WHAT TO WORK ON: Reproduce precisely the lines of the material below from the line containing "Identify the document" up to and including its last line. Pictures must not be copied.

EXERCISE INPUTS:
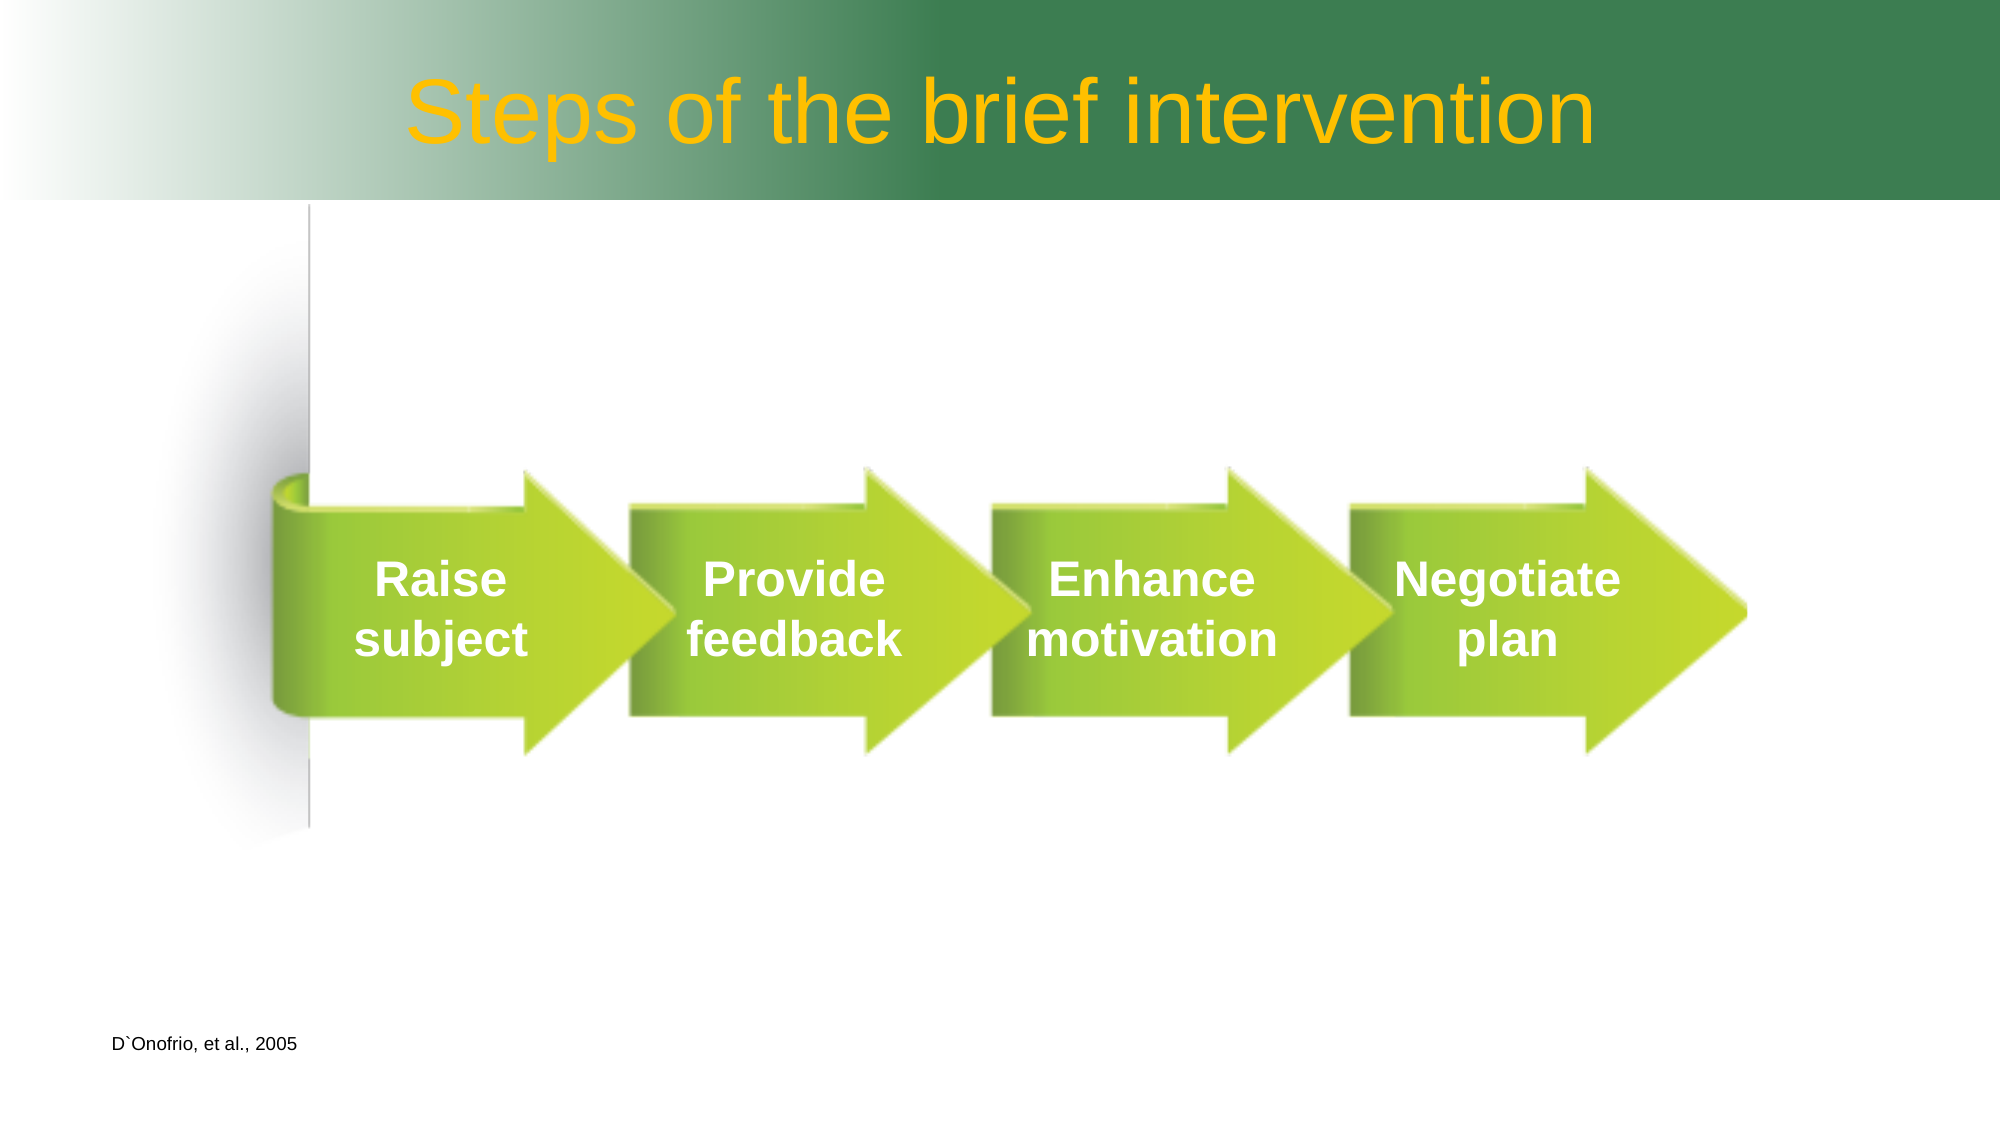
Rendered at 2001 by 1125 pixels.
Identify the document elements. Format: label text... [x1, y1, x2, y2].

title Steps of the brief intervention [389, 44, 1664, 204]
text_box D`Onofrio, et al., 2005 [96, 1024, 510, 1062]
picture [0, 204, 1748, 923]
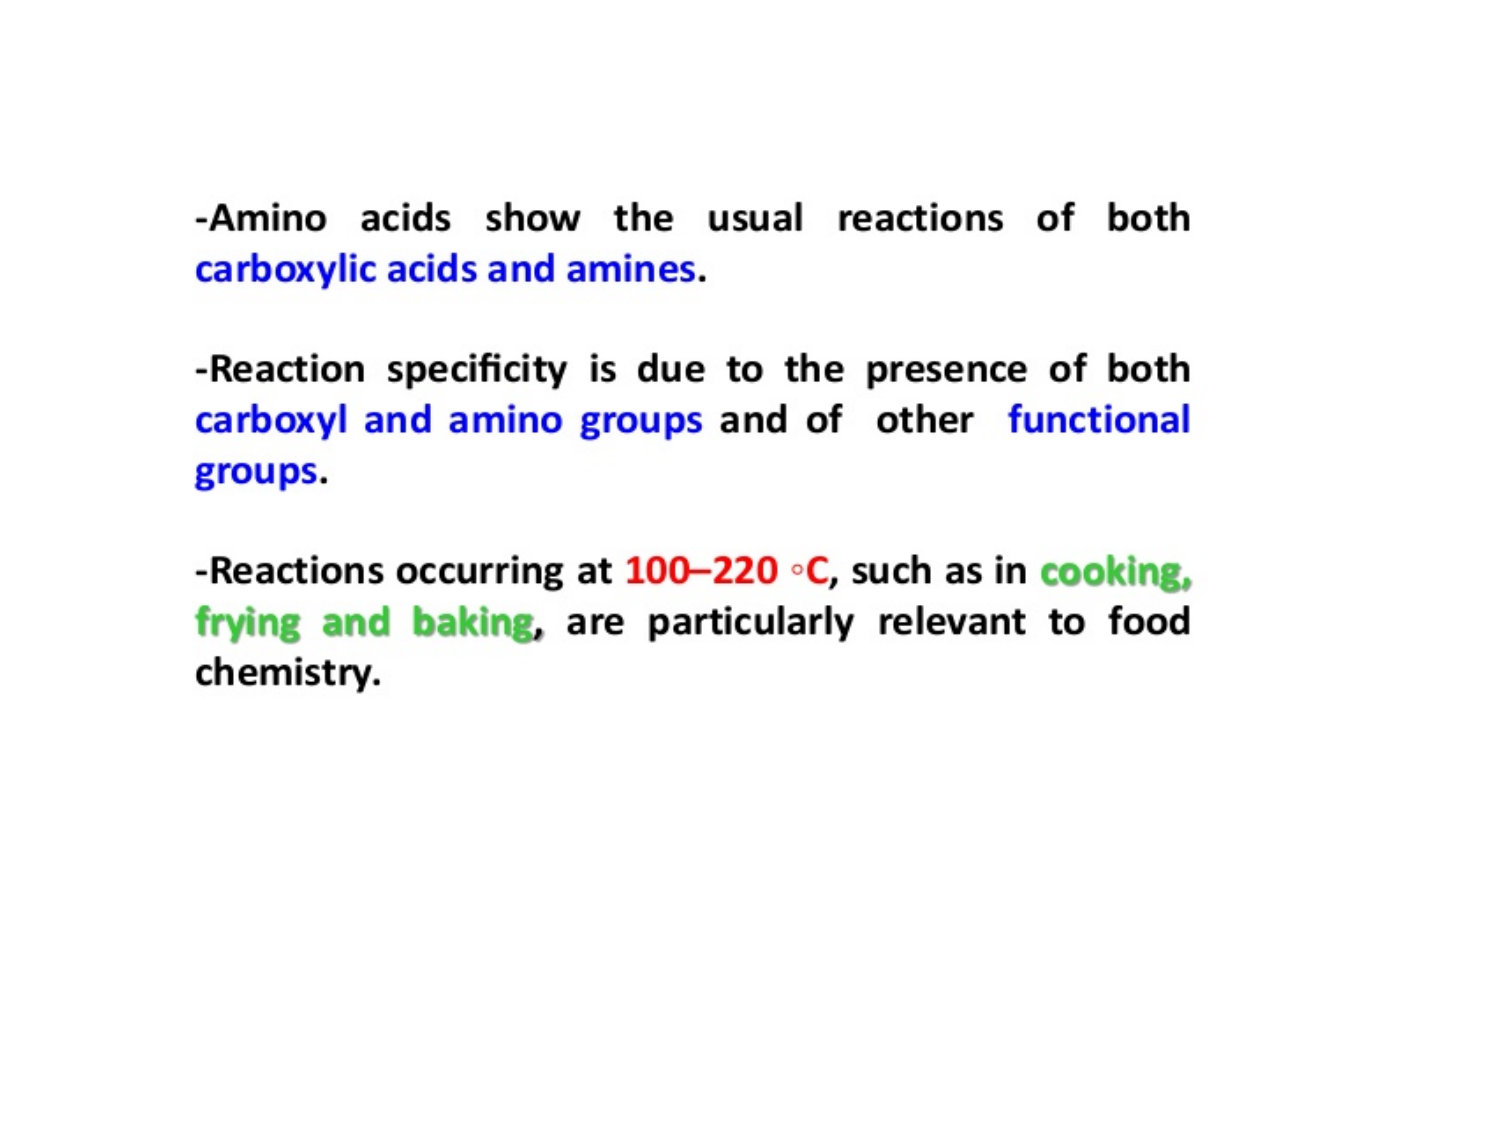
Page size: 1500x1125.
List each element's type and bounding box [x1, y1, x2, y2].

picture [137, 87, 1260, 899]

OUTPUT FOR THIS TASK:
Identify the document elements. Format: label text... [x1, y1, x2, y2].

title Steps of the brief intervention [389, 44, 1664, 204]
text_box D`Onofrio, et al., 2005 [96, 1024, 510, 1062]
picture [0, 204, 1748, 923]
Page size: 1500x1125.
List each element's type and bounding box [x1, y1, x2, y2].

picture [137, 87, 1260, 899]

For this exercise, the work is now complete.